In April the company announced that it would no longer make specific loan-loss predictions on its $60.7 billion portfolio. "We want to get out of the business of precise forecasting of losses," Mr. Fairbank said Wednesday in response to analysts' questions.

It started giving these forecasts only last year, when it found itself - under a regulatory agreement and with chargeoffs expected to rise for several months - in the "challenging position" of having to convince investors that its credit quality was not fundamentally deteriorating, he explained.

At the time Mr. Fairbank had much to do to persuade analysts that the spike in losses was an effect of the portfolio's overall shift to higher-quality loans and therefore to a slower-growth model. "We had to stick our neck out in terms of when [losses] were going to turn and by how much."

Time has borne out the company's assessment, he said. "The nice thing is to be on the other side of it."

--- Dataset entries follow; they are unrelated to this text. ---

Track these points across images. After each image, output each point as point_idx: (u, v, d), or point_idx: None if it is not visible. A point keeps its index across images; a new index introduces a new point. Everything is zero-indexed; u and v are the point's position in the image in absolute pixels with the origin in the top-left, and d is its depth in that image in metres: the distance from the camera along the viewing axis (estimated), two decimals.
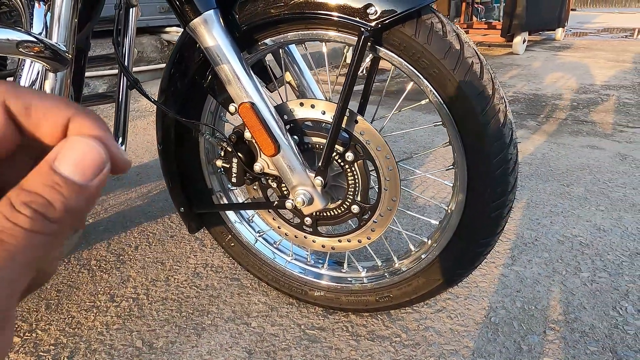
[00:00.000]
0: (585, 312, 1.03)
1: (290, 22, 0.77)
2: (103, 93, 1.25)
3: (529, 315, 1.03)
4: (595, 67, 4.21)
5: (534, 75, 3.88)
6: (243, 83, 0.77)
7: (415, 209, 1.51)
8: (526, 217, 1.46)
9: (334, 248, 0.93)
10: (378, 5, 0.67)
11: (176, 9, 0.74)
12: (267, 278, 1.08)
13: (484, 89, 0.71)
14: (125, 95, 0.97)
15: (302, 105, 0.81)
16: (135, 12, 0.97)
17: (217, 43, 0.74)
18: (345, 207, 0.87)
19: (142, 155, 2.04)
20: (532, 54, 5.06)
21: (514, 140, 0.75)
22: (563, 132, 2.33)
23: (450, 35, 0.70)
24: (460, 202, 0.81)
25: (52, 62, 0.58)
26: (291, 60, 0.99)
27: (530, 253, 1.26)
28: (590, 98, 3.04)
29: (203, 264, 1.24)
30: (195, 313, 1.05)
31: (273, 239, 1.09)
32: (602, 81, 3.58)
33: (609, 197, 1.59)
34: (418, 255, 0.92)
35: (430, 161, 1.95)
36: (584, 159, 1.96)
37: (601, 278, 1.15)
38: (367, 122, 0.78)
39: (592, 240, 1.32)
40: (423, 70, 0.72)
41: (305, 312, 1.05)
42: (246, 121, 0.78)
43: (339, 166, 0.84)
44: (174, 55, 0.88)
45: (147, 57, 3.38)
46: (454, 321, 1.01)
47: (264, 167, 0.85)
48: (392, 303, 0.96)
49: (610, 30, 8.00)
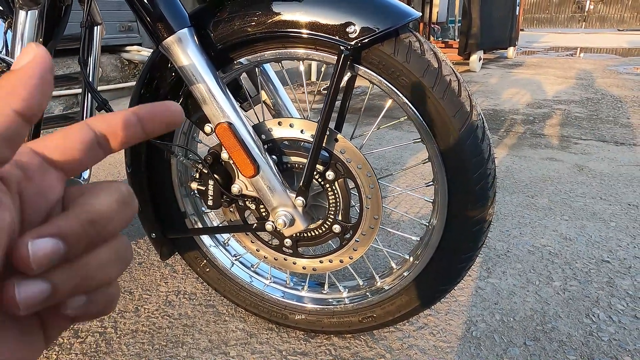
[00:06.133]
0: (561, 320, 1.06)
1: (267, 40, 0.75)
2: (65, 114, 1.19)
3: (509, 327, 1.04)
4: (547, 83, 4.46)
5: (492, 91, 4.06)
6: (220, 103, 0.74)
7: (389, 224, 1.52)
8: (497, 229, 1.49)
9: (315, 269, 0.90)
10: (358, 24, 0.67)
11: (148, 26, 0.72)
12: (245, 303, 1.04)
13: (462, 106, 0.72)
14: (89, 117, 0.92)
15: (281, 125, 0.80)
16: (100, 30, 0.93)
17: (192, 62, 0.72)
18: (326, 226, 0.85)
19: (104, 179, 1.95)
20: (487, 71, 5.30)
21: (492, 155, 0.76)
22: (523, 146, 2.43)
23: (428, 54, 0.70)
24: (441, 217, 0.81)
25: None
26: (266, 79, 0.97)
27: (504, 265, 1.29)
28: (544, 112, 3.20)
29: (175, 292, 1.18)
30: (168, 345, 0.99)
31: (250, 262, 1.06)
32: (554, 96, 3.78)
33: (571, 206, 1.66)
34: (400, 273, 0.91)
35: (402, 177, 1.97)
36: (545, 170, 2.04)
37: (572, 286, 1.18)
38: (348, 140, 0.77)
39: (560, 249, 1.37)
40: (402, 88, 0.73)
41: (286, 337, 1.01)
42: (224, 142, 0.75)
43: (320, 185, 0.82)
44: (144, 74, 0.85)
45: (106, 76, 3.27)
46: (437, 337, 1.01)
47: (242, 188, 0.82)
48: (375, 323, 0.94)
49: (556, 49, 8.53)
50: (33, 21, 0.60)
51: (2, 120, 0.18)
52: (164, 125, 0.25)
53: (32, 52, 0.19)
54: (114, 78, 3.33)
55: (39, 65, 0.19)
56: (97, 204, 0.21)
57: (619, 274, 1.23)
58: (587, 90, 4.03)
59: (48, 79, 0.19)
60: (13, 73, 0.19)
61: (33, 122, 0.19)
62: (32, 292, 0.18)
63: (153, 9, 0.71)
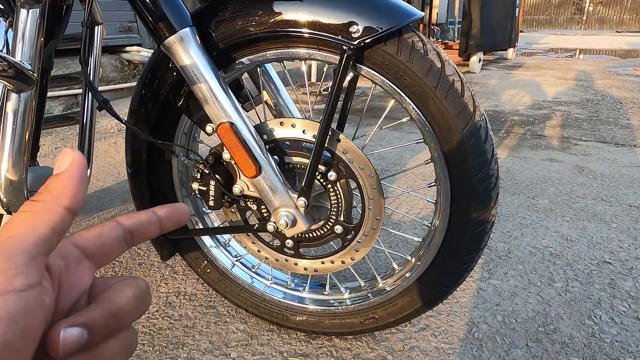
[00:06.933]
0: (563, 322, 1.05)
1: (269, 40, 0.75)
2: (65, 114, 1.18)
3: (511, 329, 1.03)
4: (546, 84, 4.46)
5: (492, 92, 4.06)
6: (222, 103, 0.74)
7: (391, 225, 1.51)
8: (498, 230, 1.49)
9: (317, 270, 0.90)
10: (361, 24, 0.67)
11: (150, 26, 0.71)
12: (245, 304, 1.03)
13: (465, 106, 0.71)
14: (90, 117, 0.92)
15: (282, 125, 0.79)
16: (101, 30, 0.93)
17: (194, 62, 0.72)
18: (328, 227, 0.85)
19: (104, 179, 1.94)
20: (487, 73, 5.30)
21: (494, 156, 0.76)
22: (523, 147, 2.43)
23: (431, 54, 0.70)
24: (443, 218, 0.81)
25: (16, 82, 0.53)
26: (267, 79, 0.97)
27: (506, 266, 1.28)
28: (544, 114, 3.20)
29: (175, 292, 1.17)
30: (169, 346, 0.99)
31: (251, 263, 1.05)
32: (554, 97, 3.78)
33: (572, 207, 1.66)
34: (402, 274, 0.90)
35: (403, 177, 1.96)
36: (545, 171, 2.04)
37: (574, 288, 1.18)
38: (350, 141, 0.77)
39: (561, 250, 1.36)
40: (405, 88, 0.72)
41: (287, 338, 1.01)
42: (225, 142, 0.75)
43: (321, 186, 0.82)
44: (145, 74, 0.84)
45: (106, 77, 3.27)
46: (439, 339, 1.00)
47: (244, 189, 0.81)
48: (377, 324, 0.93)
49: (555, 50, 8.54)
50: (34, 20, 0.60)
51: (55, 217, 0.22)
52: (176, 224, 0.29)
53: (69, 157, 0.23)
54: (114, 78, 3.32)
55: (77, 167, 0.23)
56: (119, 300, 0.24)
57: (620, 275, 1.23)
58: (587, 92, 4.03)
59: (85, 177, 0.24)
60: (59, 177, 0.23)
61: (76, 214, 0.23)
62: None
63: (155, 9, 0.70)
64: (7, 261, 0.20)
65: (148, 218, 0.27)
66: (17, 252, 0.20)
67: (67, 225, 0.22)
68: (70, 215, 0.22)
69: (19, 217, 0.22)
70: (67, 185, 0.23)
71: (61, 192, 0.22)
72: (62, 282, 0.23)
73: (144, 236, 0.27)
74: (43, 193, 0.23)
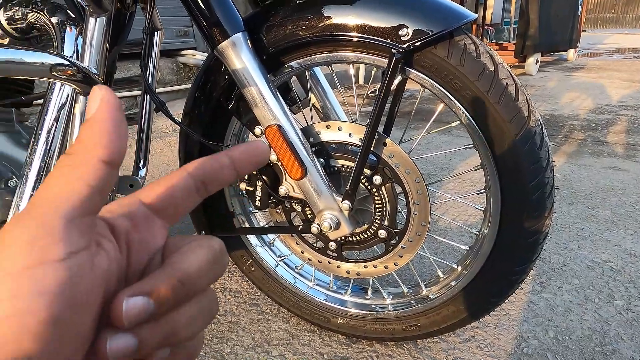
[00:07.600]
0: (623, 343, 0.98)
1: (318, 44, 0.76)
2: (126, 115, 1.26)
3: (564, 347, 0.97)
4: (611, 87, 4.18)
5: (549, 95, 3.85)
6: (270, 105, 0.76)
7: (437, 232, 1.48)
8: (552, 241, 1.41)
9: (359, 274, 0.90)
10: (411, 27, 0.66)
11: (204, 31, 0.74)
12: (288, 304, 1.05)
13: (520, 111, 0.68)
14: (148, 118, 0.97)
15: (329, 128, 0.80)
16: (159, 35, 0.98)
17: (245, 66, 0.74)
18: (372, 231, 0.84)
19: (158, 177, 2.04)
20: (545, 75, 5.04)
21: (550, 163, 0.72)
22: (583, 153, 2.29)
23: (484, 57, 0.68)
24: (493, 227, 0.78)
25: (84, 85, 0.57)
26: (315, 82, 0.98)
27: (560, 279, 1.21)
28: (608, 118, 2.99)
29: (221, 289, 1.21)
30: (214, 340, 1.02)
31: (294, 264, 1.07)
32: (619, 101, 3.53)
33: (637, 220, 1.54)
34: (447, 282, 0.88)
35: (450, 183, 1.91)
36: (608, 180, 1.91)
37: (637, 307, 1.09)
38: (396, 145, 0.76)
39: (623, 266, 1.27)
40: (455, 92, 0.70)
41: (328, 340, 1.01)
42: (273, 144, 0.77)
43: (366, 189, 0.81)
44: (199, 78, 0.88)
45: (163, 79, 3.44)
46: (484, 352, 0.97)
47: (289, 190, 0.83)
48: (420, 332, 0.91)
49: (622, 51, 7.97)
50: (101, 27, 0.65)
51: (92, 171, 0.19)
52: (254, 165, 0.26)
53: (98, 96, 0.20)
54: (170, 81, 3.48)
55: (108, 108, 0.20)
56: (188, 264, 0.21)
57: None
58: None
59: (119, 119, 0.20)
60: (88, 123, 0.20)
61: (118, 166, 0.20)
62: (121, 347, 0.19)
63: (210, 14, 0.73)
64: (42, 228, 0.18)
65: (220, 162, 0.24)
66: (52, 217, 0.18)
67: (107, 179, 0.19)
68: (109, 168, 0.19)
69: (55, 174, 0.19)
70: (98, 132, 0.19)
71: (94, 142, 0.19)
72: (131, 243, 0.22)
73: (218, 183, 0.24)
74: (76, 145, 0.20)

Mr. Tierney, who upgraded Capital One's stock Wednesday to "outperform" from "in line," said he was comfortable with the decision to stop giving precise forecasts. "Twelve months ago, when the subprime seasoning was coming to the surface, they realized they needed to be very precise about when that would peak."

When chargeoffs peaked sooner and lower than expected in the first quarter, Capital One regained its credibility, he said. "Basically, they've delivered right on the market, which has been critical in establishing investor confidence."

Mr. Fairbank said that seasonal effects will push losses up slightly in the fourth quarter, but "we don't want to get into the 'uptick a little bit/downtick a little bit' game."